WORK TO BE COMPLETED |
Gather every line from the entries below that contains the word "bake".

====== THE RECORDS ======

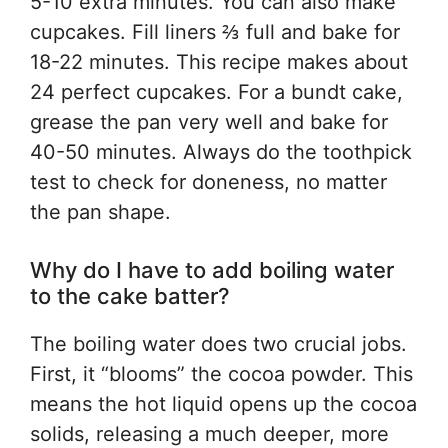
5-10 extra minutes. You can also make
cupcakes. Fill liners ⅔ full and bake for
18-22 minutes. This recipe makes about
24 perfect cupcakes. For a bundt cake,
grease the pan very well and bake for
40-50 minutes. Always do the toothpick
test to check for doneness, no matter
the pan shape.
Why do I have to add boiling water
to the cake batter?
The boiling water does two crucial jobs.
First, it “blooms” the cocoa powder. This
means the hot liquid opens up the cocoa
solids, releasing a much deeper, more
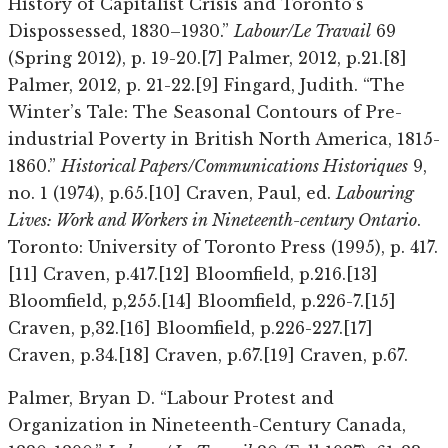
History of Capitalist Crisis and Toronto’s
Dispossessed, 1830–1930.”
Labour/Le Travail
69
(Spring 2012), p. 19-20.[7] Palmer, 2012, p.21.[8]
Palmer, 2012, p. 21-22.[9] Fingard, Judith. “The
Winter’s Tale: The Seasonal Contours of Pre-
industrial Poverty in British North America, 1815-
1860.”
Historical Papers/Communications Historiques
9,
no. 1 (1974), p.65.[10] Craven, Paul, ed.
Labouring
Lives: Work and Workers in Nineteenth-century Ontario
.
Toronto: University of Toronto Press (1995), p. 417.
[11] Craven, p.417.[12] Bloomfield, p.216.[13]
Bloomfield, p,255.[14] Bloomfield, p.226-7.[15]
Craven, p,32.[16] Bloomfield, p.226-227.[17]
Craven, p.34.[18] Craven, p.67.[19] Craven, p.67.
Palmer, Bryan D. “Labour Protest and
Organization in Nineteenth-Century Canada,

======

EXERCISE RESULT |
cupcakes. Fill liners ⅔ full and bake for
grease the pan very well and bake for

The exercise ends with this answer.